The response to my appointment as the first black female to lead a BA acting conservatoire training course was a truly humbling experience. It left no doubt that, for black and ethnic minority drama students and actors, this was a huge deal.
ArtsEd principal Chris Hocking, a key instigator of the drive for change for a number of years, recognised that a person of colour in a key position was a crucial development, and ensured that a different voice is heard at a level that makes an impact beyond just lip service.
At ArtsEd, as at other drama schools, we offer audition fee waivers, free recalls, regional auditions and fee support, all of which have a positive impact on the diversity of the young people that audition.
However, I believe that two changes unique to ArtsEd have made the real difference, and have led to an exceptionally diverse intake on our 2019 BA Acting course, with nearly 60% of students identifying as black and ethnic minority.
ArtsEd’s 2019 BA Acting intake was exceptionally diverse, with nearly 60% of students identifying as black and ethnic minority
Firstly, we have restructured our auditions so that candidates spend a whole day at ArtsEd. Acting, movement and voice sessions in the morning have helped to improve audition performances, and time in the building allows candidates to get a real sense of our offer.
Secondly, and crucially, our audition panel is diverse and made up of permanent teaching staff – the people that students will see everyday.
This increased accessibility comes with a responsibility to provide inclusive and contemporary training that supports all students to explore their cultural creativity, giving them opportunities to interrogate their own stories.
To do this we need wholeheartedly to embrace in the curriculum works that sit beyond the canon, to the extent that they become part of the everyday and are not trumpeted as unusual. How can a young actor fully participate in intensive learning if they are forced to view everything through the lens of someone else? They can’t. Nor should any student be expected to.
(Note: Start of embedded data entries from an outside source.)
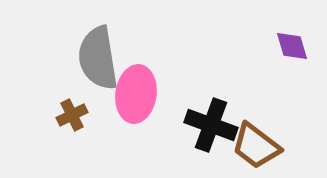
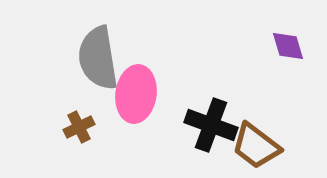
purple diamond: moved 4 px left
brown cross: moved 7 px right, 12 px down
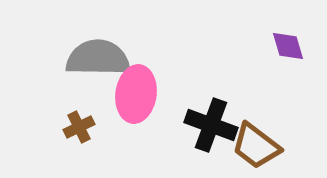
gray semicircle: rotated 100 degrees clockwise
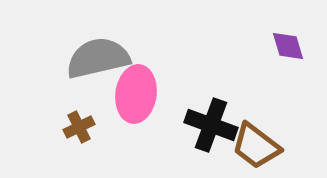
gray semicircle: rotated 14 degrees counterclockwise
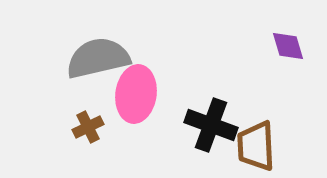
brown cross: moved 9 px right
brown trapezoid: rotated 50 degrees clockwise
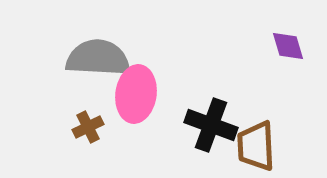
gray semicircle: rotated 16 degrees clockwise
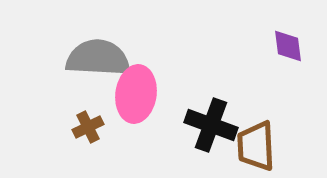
purple diamond: rotated 9 degrees clockwise
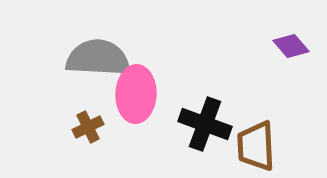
purple diamond: moved 3 px right; rotated 33 degrees counterclockwise
pink ellipse: rotated 6 degrees counterclockwise
black cross: moved 6 px left, 1 px up
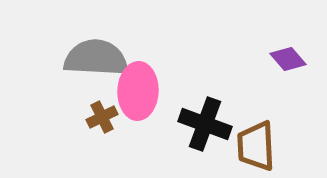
purple diamond: moved 3 px left, 13 px down
gray semicircle: moved 2 px left
pink ellipse: moved 2 px right, 3 px up
brown cross: moved 14 px right, 10 px up
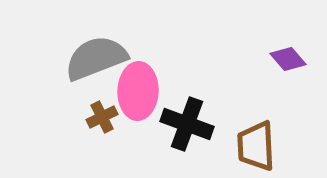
gray semicircle: rotated 24 degrees counterclockwise
black cross: moved 18 px left
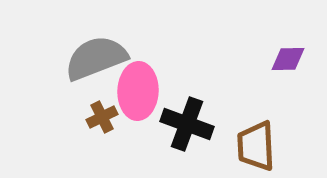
purple diamond: rotated 51 degrees counterclockwise
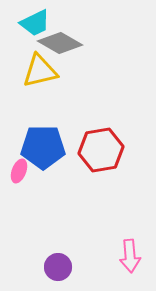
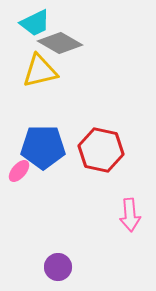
red hexagon: rotated 21 degrees clockwise
pink ellipse: rotated 20 degrees clockwise
pink arrow: moved 41 px up
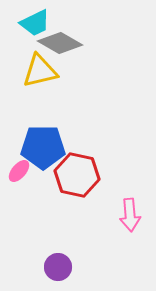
red hexagon: moved 24 px left, 25 px down
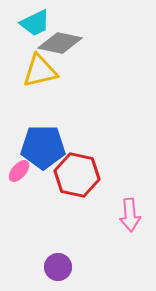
gray diamond: rotated 18 degrees counterclockwise
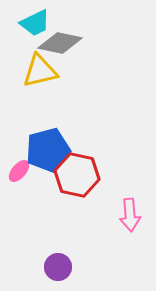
blue pentagon: moved 5 px right, 3 px down; rotated 15 degrees counterclockwise
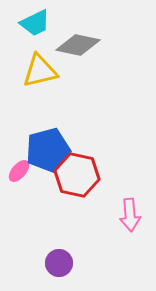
gray diamond: moved 18 px right, 2 px down
purple circle: moved 1 px right, 4 px up
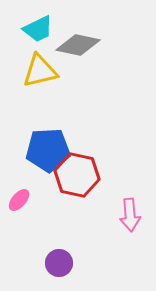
cyan trapezoid: moved 3 px right, 6 px down
blue pentagon: rotated 12 degrees clockwise
pink ellipse: moved 29 px down
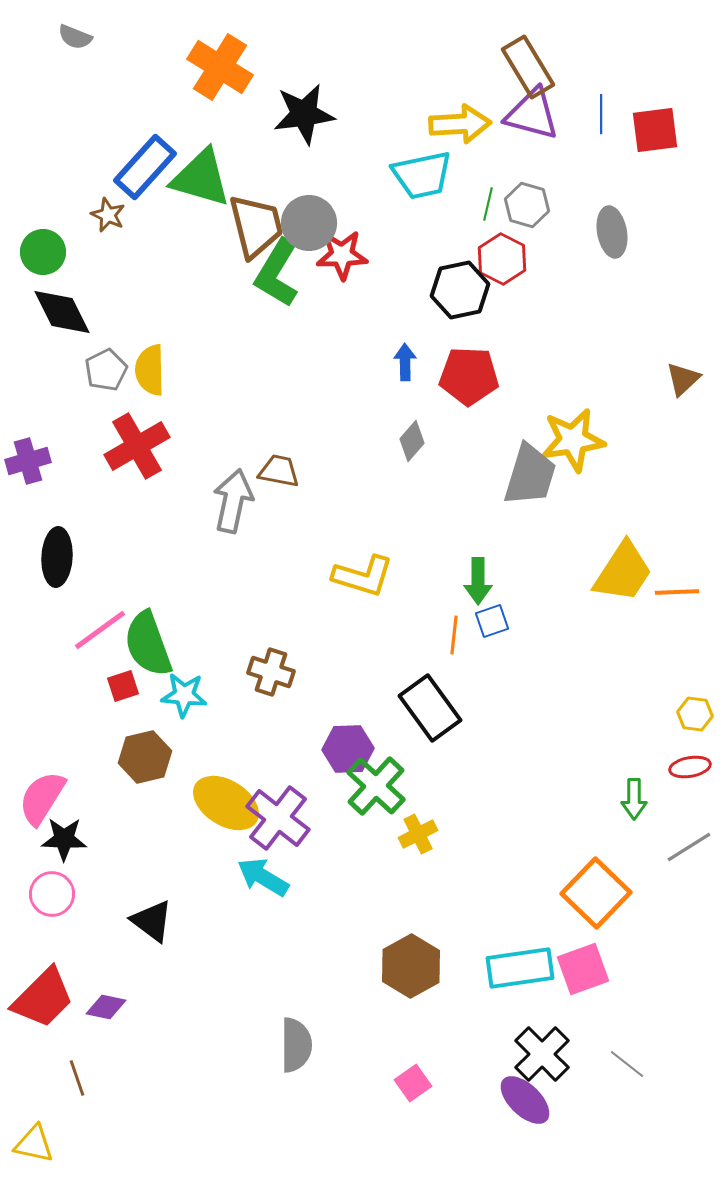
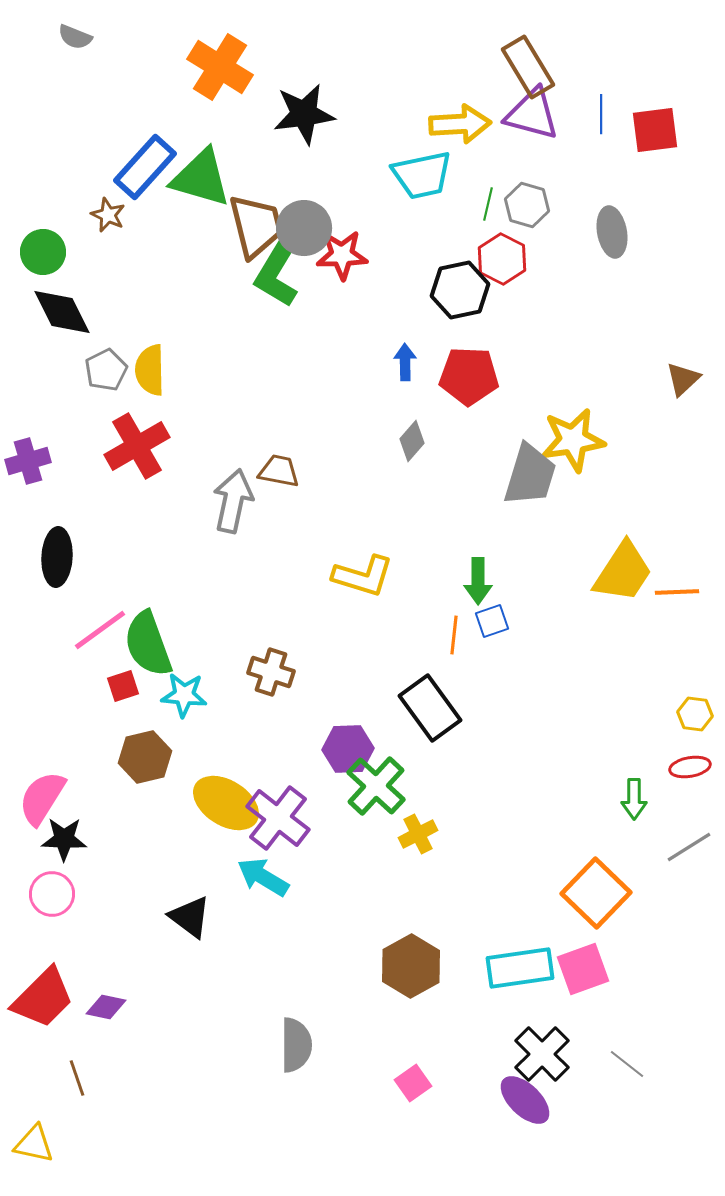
gray circle at (309, 223): moved 5 px left, 5 px down
black triangle at (152, 921): moved 38 px right, 4 px up
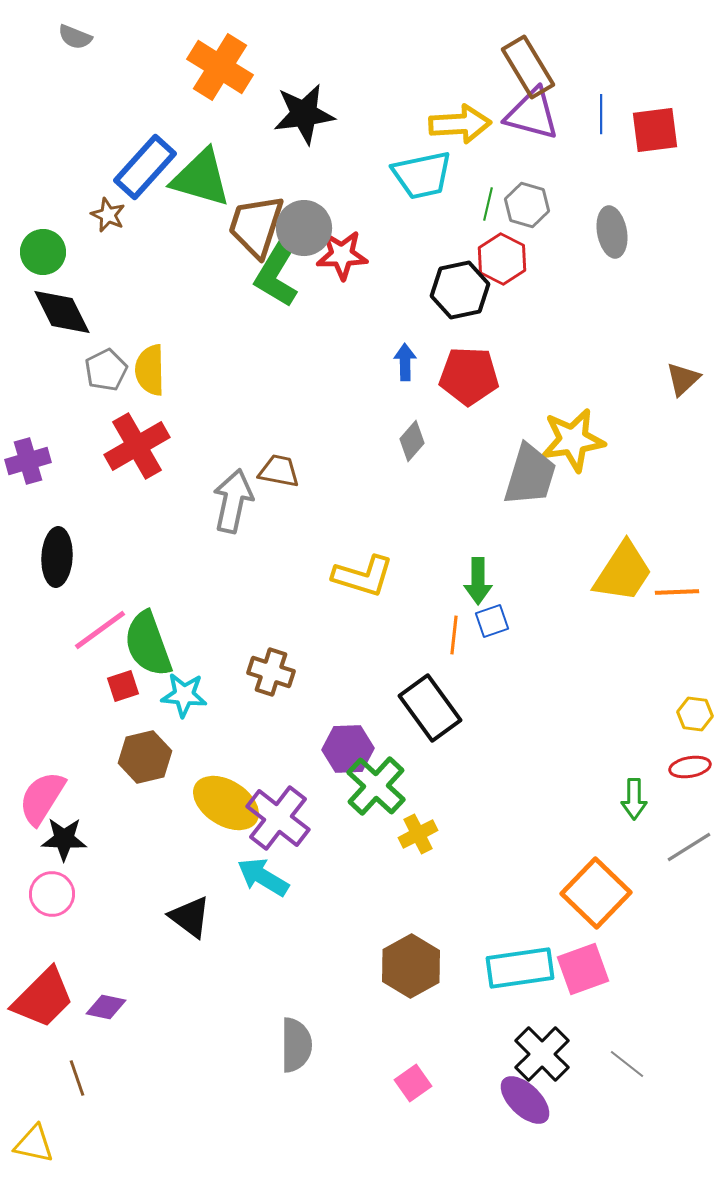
brown trapezoid at (256, 226): rotated 148 degrees counterclockwise
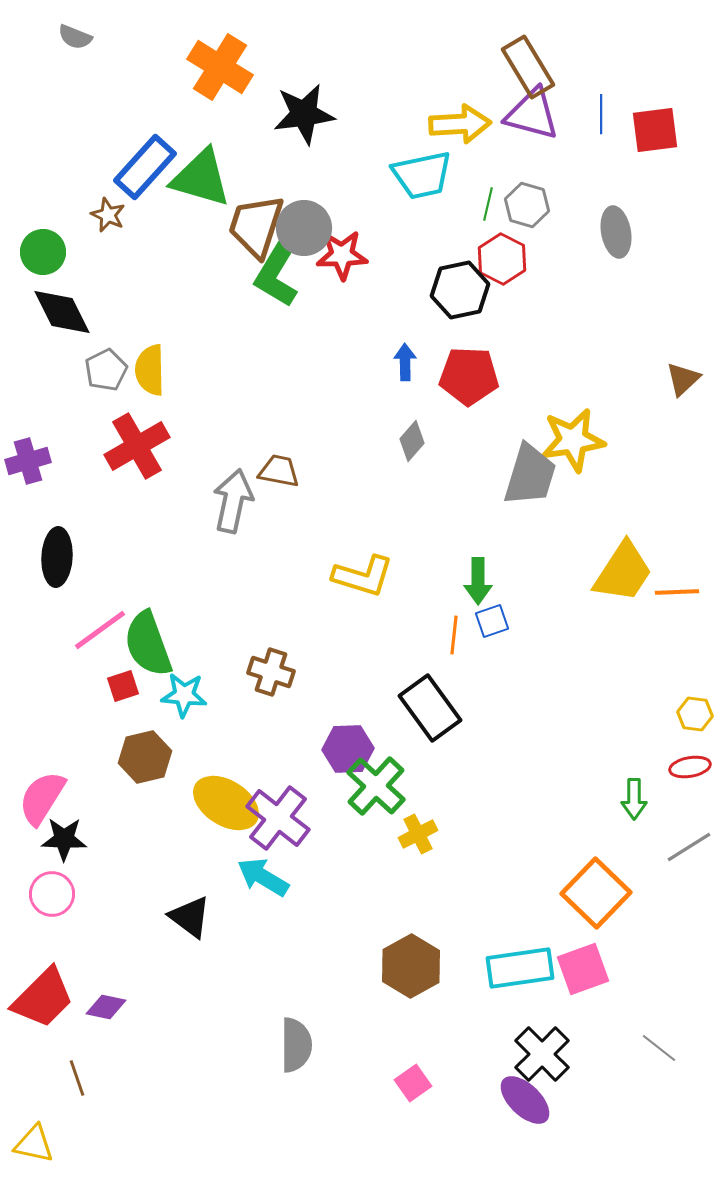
gray ellipse at (612, 232): moved 4 px right
gray line at (627, 1064): moved 32 px right, 16 px up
An equally essential shift is required in our use of language, particularly in how we teach. A student from Manchester or Halifax doesn’t have an accent that positions them as ‘other’ – they have a voice, as valid and potentially compelling as any other. Finding that authentic voice in classical works such as Shakespeare is crucial. A line of verse is often referred to as having the rhythm of a heartbeat. Who doesn’t have a heartbeat? The training then becomes about students finding their own cultural heartbeat in the work.
Our approach at ArtsEd is guided by these tenets and by the fact that our teaching practices need to evolve constantly, and consistently respond directly to the creative uniqueness of the students we teach and to the ever-changing industry in which they will work.
The appointments of Orla O’Loughlin at Guildhall and Sarah Frankcom at LAMDA are further examples of the change that is needed. Initial conversations with them indicate the beginnings of a truly collaborative approach, one that will enhance the cultural vitality of drama schools, re-engaging, re-igniting and re-imagining what a contemporary, industry-focused actor training programme can be. This will be a truly exciting opportunity to ensure all voices are given an authentic opportunity to be included.
Expertise in our craft is not the privilege of the majority – it comes in a variety of colours, classes, genders, sexualities and disabilities. The permanent teaching staff at drama schools should reflect this.
Viola Davis once said: “Ultimately acting is not rocket science, but it is an art form. What you are doing is illuminating humanity. You can only shine if you’re included in the narrative. You don’t put any boundaries on it. It’s infinite and the only way we can do what we do is if people use their imaginations so that all can be included in it.”